For several years the Financial Times has been giving widespread publicity to an analysis, particularly promoted by its (rightly respected) chief economics commentator Martin Wolf, and US finance professor Michael Pettis, that China was pursuing a 'mercantalist' policy aimed at creating a large trade surplus. This blog has repeatedly pointed out that this is not the case and what China has aimed at is a high degree of openness of its economy, that is of both exports and imports in GDP. This does not necessarily imply a surplus at all.

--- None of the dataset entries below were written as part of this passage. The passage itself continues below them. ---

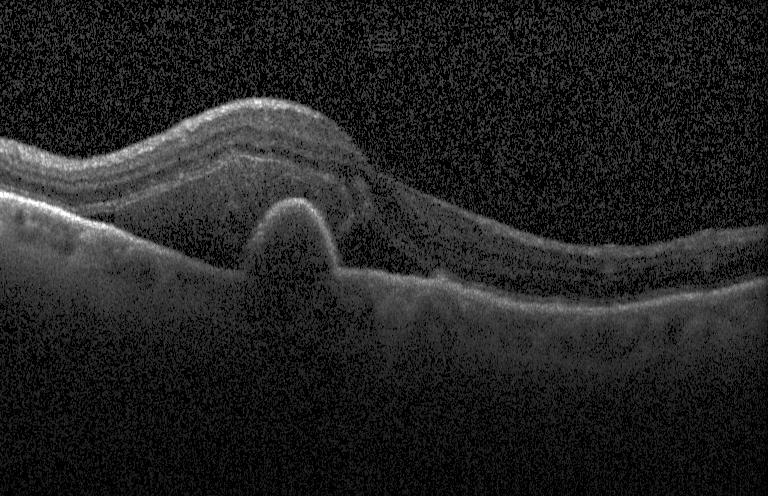
Retinal OCT B-scan.
Impression: choroidal neovascularization (CNV).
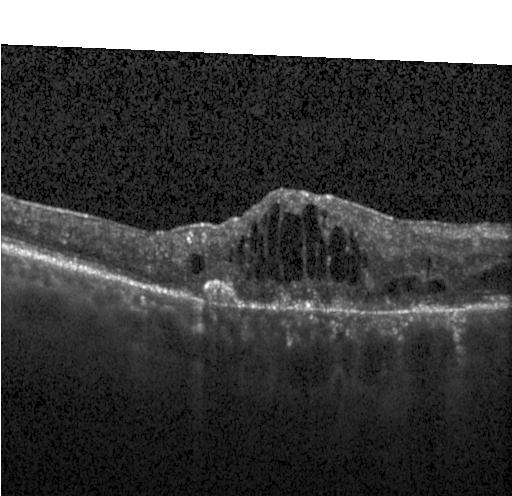 OCT line scan. Choroidal neovascularization (CNV).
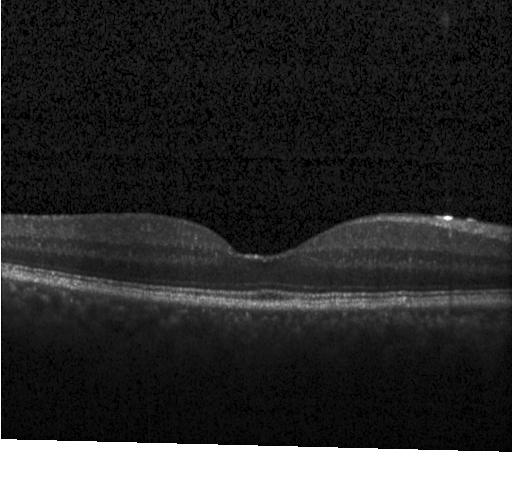

Macular OCT demonstrating no CNV, DME, or drusen.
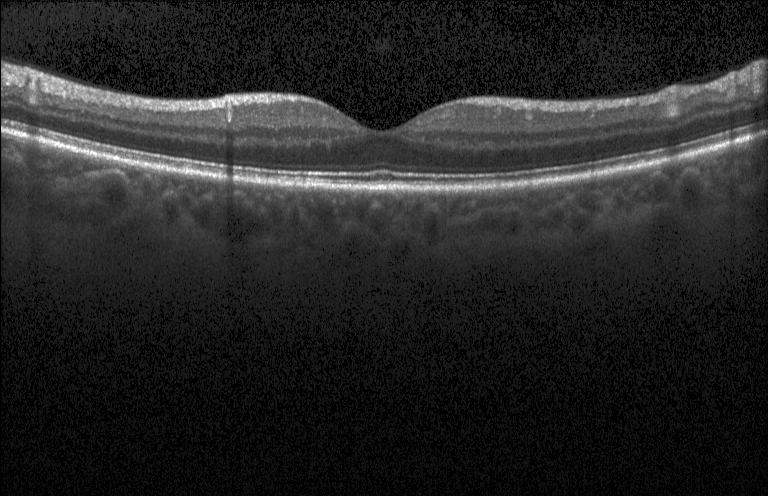

The scan shows no choroidal neovascularization, diabetic macular edema, or drusen.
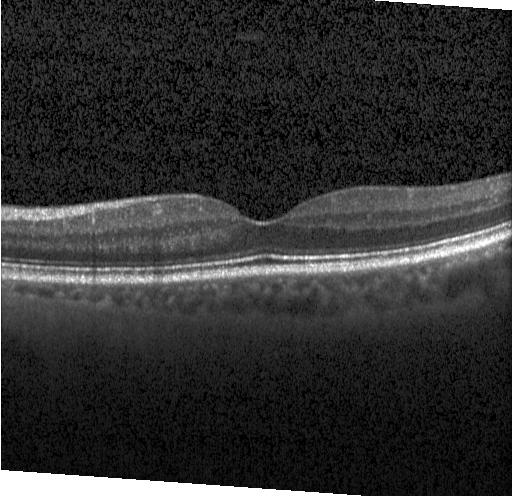

Diagnosis: no choroidal neovascularization, diabetic macular edema, or drusen.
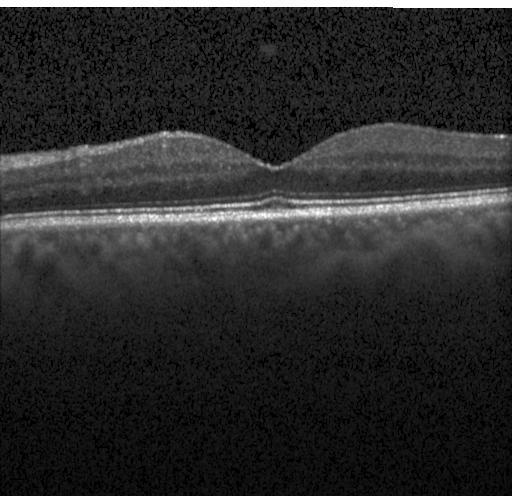 Retinal OCT cross-section, spectral-domain optical coherence tomography.
The scan shows no CNV, no DME, and no drusen.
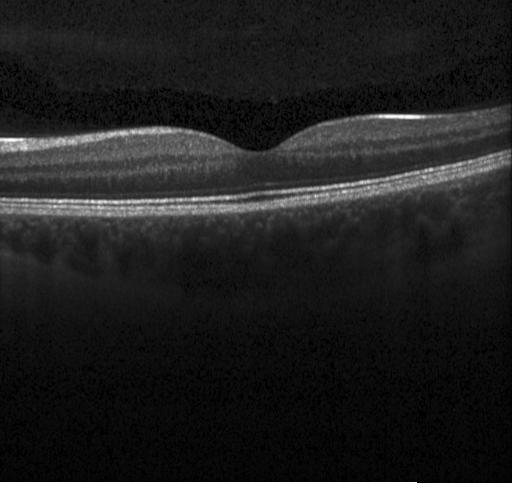
Optical coherence tomography scan
Impression: neither choroidal neovascularization, diabetic macular edema, nor drusen.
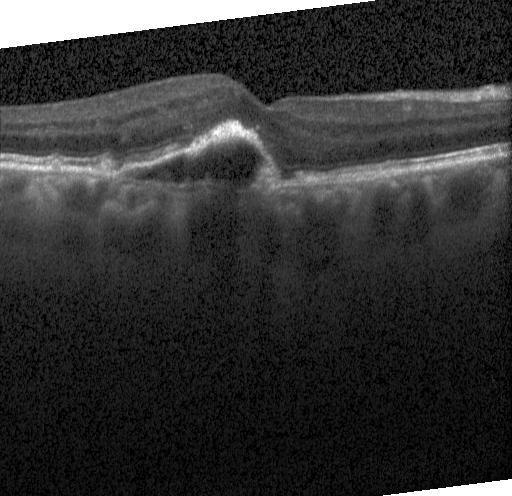
Impression: a choroidal neovascular membrane.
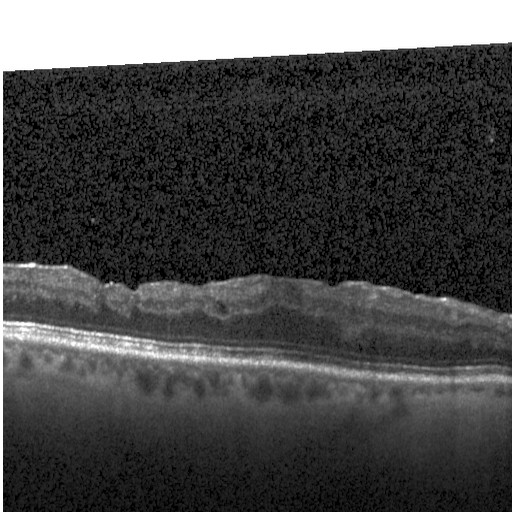 Finding: DME.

At last, confronted with the decline in China's trade surplus, the message seems to be getting through more generally in the FT. Analysing the latest trade data, and a speech by China's president Hu Jintao, Kathrin Hille and Simon Rabinovitch from the FT' in Beijing note:
'China’s trade surplus is set to decline in 2011 for the third straight year and is on track to be about half the size of the record $298bn surplus in 2008. That would amount to less than 3 per cent of gross domestic product, suggesting that China’s trade relationship with the rest of the world is increasingly balanced.
'Critics in the US continue to point to their country’s yawning trade deficit with China as evidence of Beijing’s unfair support for its exporters, especially through what they allege is an artificially cheap renminbi.
'But the US deficit with China appears to be more the result of the global trade structure than Chinese policy distortions. As a major processing hub in the global supply chain, China runs large bilateral trade deficits with producers of raw materials and large bilateral surpluses with importers of finished products.'
This is entirely correct. Let us hope that the FT from now on will drop its wrong analysis.